Haiti (pre-Isaac) Aug 24, 2012
Someone has leaked to the UK Guardian an email the “troika” (consisting of the European Commission, European Central Bank and the International Monetary Fund) recently sent the Greek government with additional conditions they plan to impose as a condition of the next bailout. These new conditions confirm what many of us suspected all along – that the so-called Greece’s so-called “austerity” measures aren’t about balancing budgets or even sound economic policy. Like the structural adjustment packages the IMF is notorious for imposing on third world countries, the EU’s plans for Greece are about exploitation. The goal is to brutalize Greek workers into accepting sweatshop wages and working conditions that will make the country attractive to multinational corporate investors.

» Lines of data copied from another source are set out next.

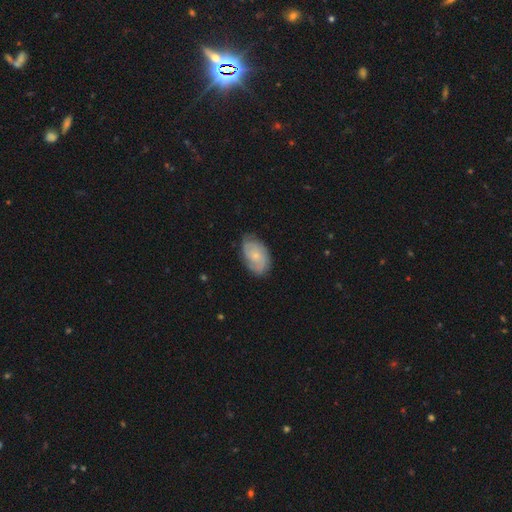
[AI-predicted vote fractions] The model was most divided on "spiral arm count": 2: 40%, can't tell: 33%, 3: 15%, 1: 4%, 4: 4%, more than 4: 3%. More confident: edge-on disk — no (96%); spiral arms — yes (88%); bar — no (78%); merging — none (73%); bulge size — small (69%); smooth or featured — featured or disk (59%); spiral winding — tight (55%).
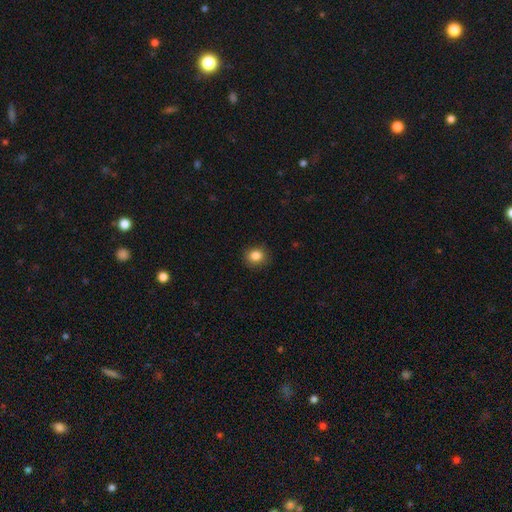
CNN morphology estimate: Smooth or featured: smooth — 85% (star or artifact — 10%)
How rounded: round — 70% (in between — 29%)
Merging: none — 87% (minor disturbance — 10%)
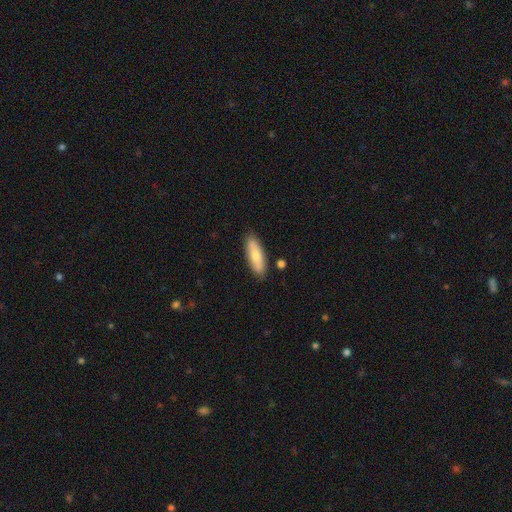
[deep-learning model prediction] Morphology: type=smooth (75%); roundness=in between (50%); merging=none (84%).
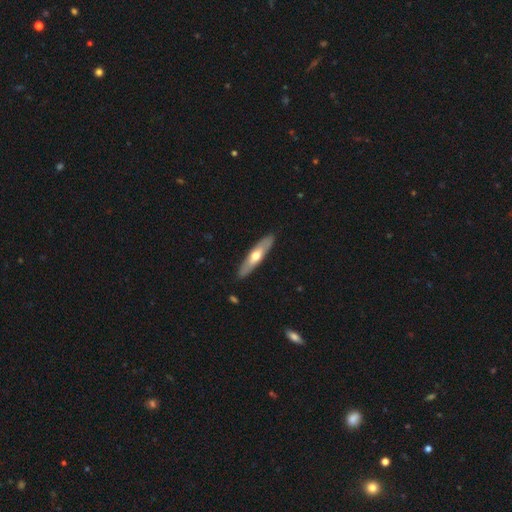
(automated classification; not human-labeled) Smooth or featured? featured or disk (48%, tied with smooth)
Merging? none (89%)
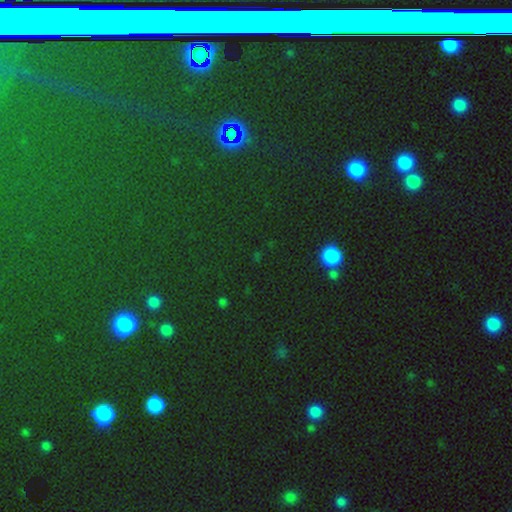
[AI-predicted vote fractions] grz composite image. It shows a star or artifact, not a galaxy (66%).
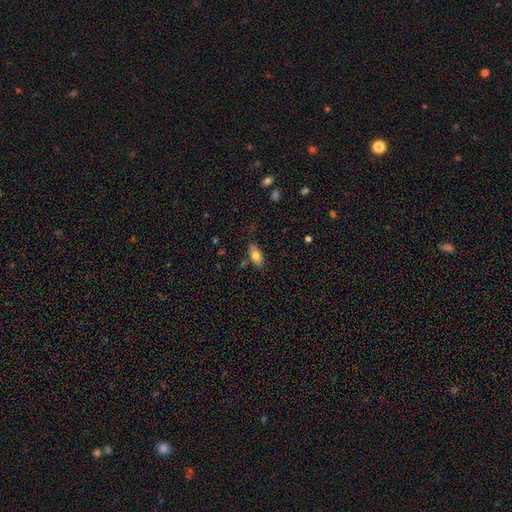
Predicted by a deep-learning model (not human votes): smooth 74%, featured or disk 19%, star or artifact 7%. Down the decision tree: how rounded — in between (85%); merging — none (77%).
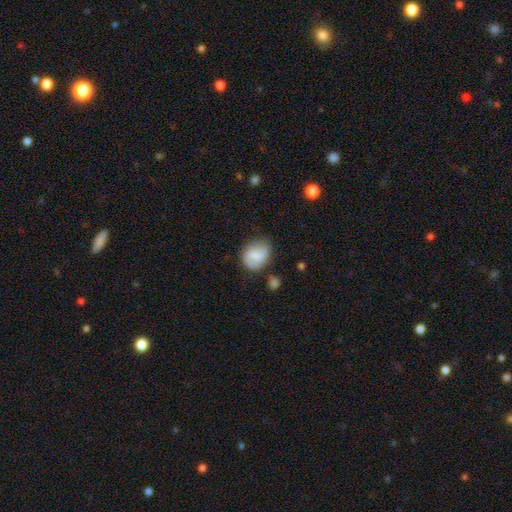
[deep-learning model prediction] smooth_or_featured: smooth (p=0.60) [alt: featured or disk p=0.32]
how_rounded: round (p=0.51) [alt: in between p=0.48]
merging: none (p=0.64) [alt: minor disturbance p=0.24]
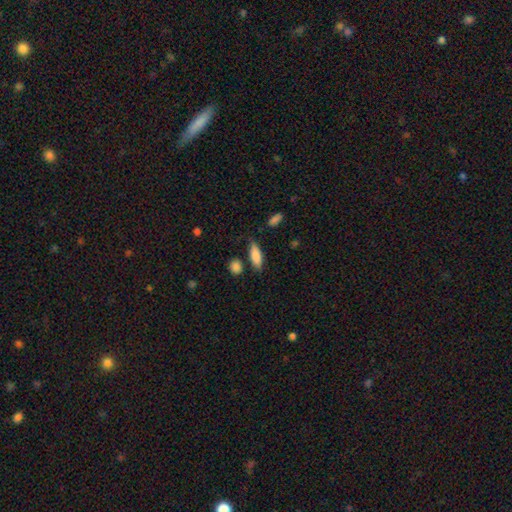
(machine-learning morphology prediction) Overall: smooth (83%). How rounded: in between (64%; cigar-shaped 34%). Merging: none (78%).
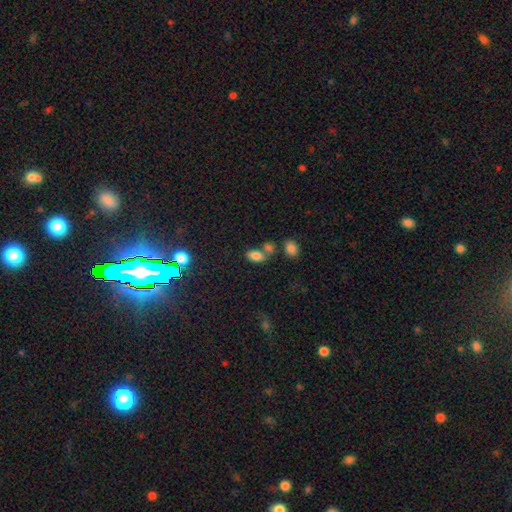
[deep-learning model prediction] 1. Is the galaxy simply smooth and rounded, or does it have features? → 81% smooth, 12% star or artifact, 7% featured or disk.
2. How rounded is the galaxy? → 89% in between, 8% round, 3% cigar-shaped.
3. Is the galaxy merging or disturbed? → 53% none, 30% merger, 13% minor disturbance, 5% major disturbance.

Imposing a Six Day Work Week
Despite the fact Greek workers already work 2017 hours per year, which is more than any other EU country (German workers average 1408 hours per year), the troika is demanding they increase their work hours by adopting a six day work week. Additional “troika” demands include reducing the mandatory daily rest requirement to eleven hours, eliminating restrictions on the minimum break between morning and afternoon shifts, reducing the minimum wage, reducing employer pension and welfare contributions, cutting laid-off workers severance package by 50% and reducing employer reporting requirements to the Greek Labor Inspectorate, which monitors unsafe working conditions and unfair labor practices.
These demands come on top of prior severe austerity cuts that have caused the Greek economy to shrink by 7%, an extreme level of deflation leading to the shutdown of 68,000 businesses, 33% unemployment and widespread malnutrition, preventable illness and suicide.

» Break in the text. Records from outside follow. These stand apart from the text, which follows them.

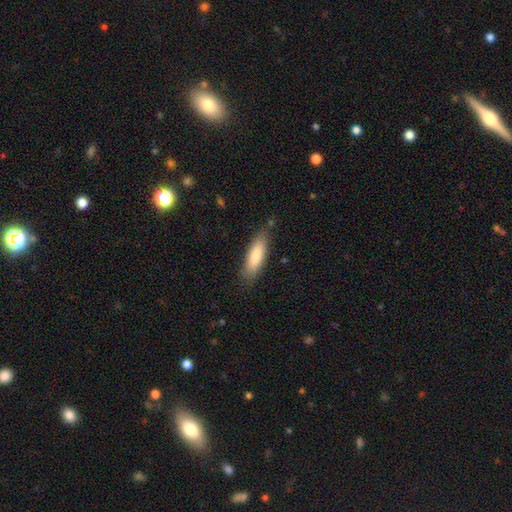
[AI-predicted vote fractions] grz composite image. It shows a smooth galaxy with no disk features (83%) that is in between round and cigar-shaped (50%). Merging: none (80%).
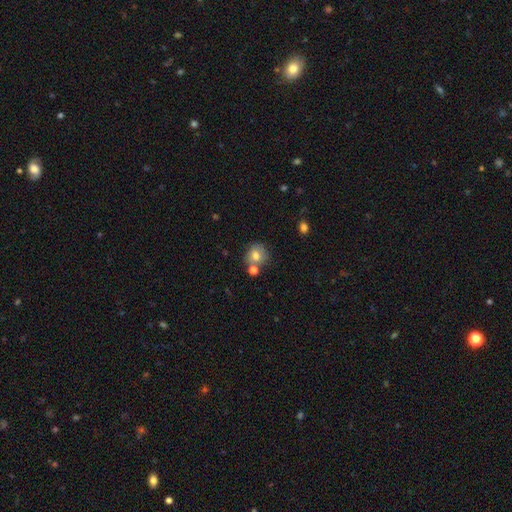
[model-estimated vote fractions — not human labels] smooth 75%, featured or disk 14%, star or artifact 11%. Down the decision tree: how rounded — round (81%); merging — none (63%).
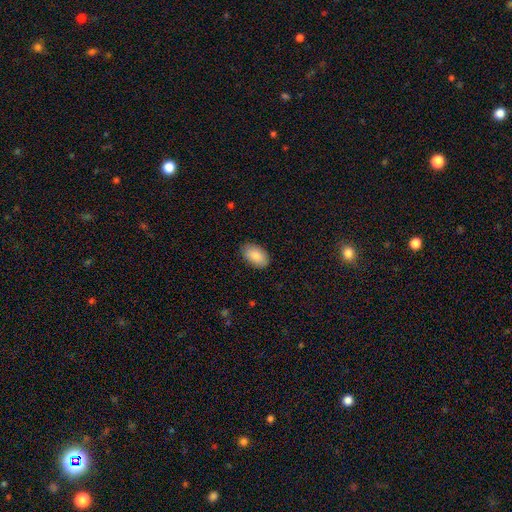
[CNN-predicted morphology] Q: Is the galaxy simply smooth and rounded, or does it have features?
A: smooth — 86%.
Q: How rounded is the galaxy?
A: in between — 94%.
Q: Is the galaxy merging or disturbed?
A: none — 87%.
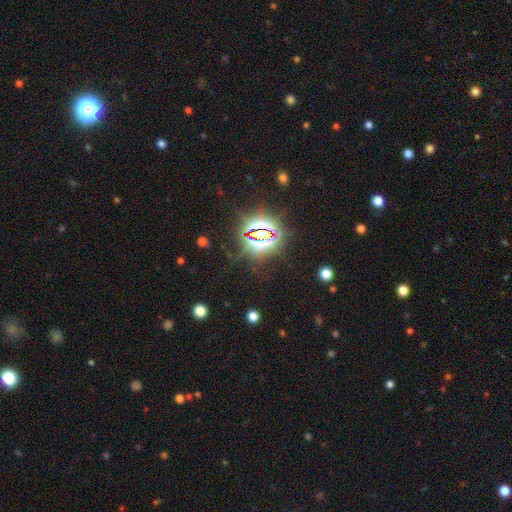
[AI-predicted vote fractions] Morphology: type=star or artifact (83%).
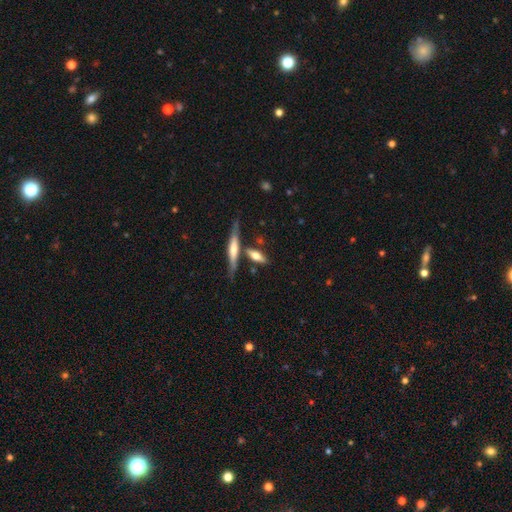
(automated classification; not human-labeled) The model was most divided on "how rounded": cigar-shaped: 53%, in between: 44%, round: 3%. More confident: merging — none (62%); smooth or featured — smooth (55%).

Readers can read the full “troika” memo on Zero Hedge. They need to be mindful that the IMF’s malignant designs aren’t limited to Greece. The international agency has a long standing agenda of making labor markets safe for multinational corporations. If and when Greece agrees to these conditions, the IMF will surely surely turn their attention to Spain, Italy, Portugal, Ireland and other EU countries struggling to refinance their sovereign debt. Don’t doubt for a moment their intentions to impose the same kind of austerity cuts and labor deregulation on the UK and the US. The US will be low hanging fruit in this regard. Owing to extremely low union membership, American workers are expected to offer little organized resistance.
Lessons from Haiti
A close look at the neoliberal reforms the IMF and World Bank have imposed on Haiti following the devastating 2010 earthquake is instructive in understanding what lies in store for the indebted industrial north. (I remind readers that the US was instrumental in two coups – in 1996 and 2004 – against Haiti’s democratically elected president Jean Baptiste Aristide. He was allowed to return to Haiti in Jan 2011 after agreeing to a law that forbids him from ever standing for president again.).
In case people wonder why hundreds of thousands of Port-Au-Prince residents still live in tents, they need to understand there has been virtually no aid directed towards government and non-profit agencies that could potentially re-house them. Instead international lending institutions and US agencies (such as USAID) have narrowly focused international aid on the implementation of a longstanding US/IMF agenda (revealed in 1996 Wikileaks cables) of privatizing Haiti’s state owned utilities (electricity, airport, seaport, telephone, health) to open them up to foreign investment and creating low wage, sweatshop-like enterprise zones producing garments and other labor-intensive manufactured goods.
Matt Kinnard writes about the “forensic” investigation he has conducted into the IMF’s shameful treatment of Haiti in the Aug 14 Open Democracy.